- DIRECTIONS FOR THIS TASK -
Please retype the listing below without a single change.

- GIVEN RECORDS -
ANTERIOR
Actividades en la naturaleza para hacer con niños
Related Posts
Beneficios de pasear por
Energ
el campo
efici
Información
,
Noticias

- REPLY TO THE TASK -
ANTERIOR
Actividades en la naturaleza para hacer con niños
Related Posts
Beneficios de pasear por
Energ
el campo
efici
Información
,
Noticias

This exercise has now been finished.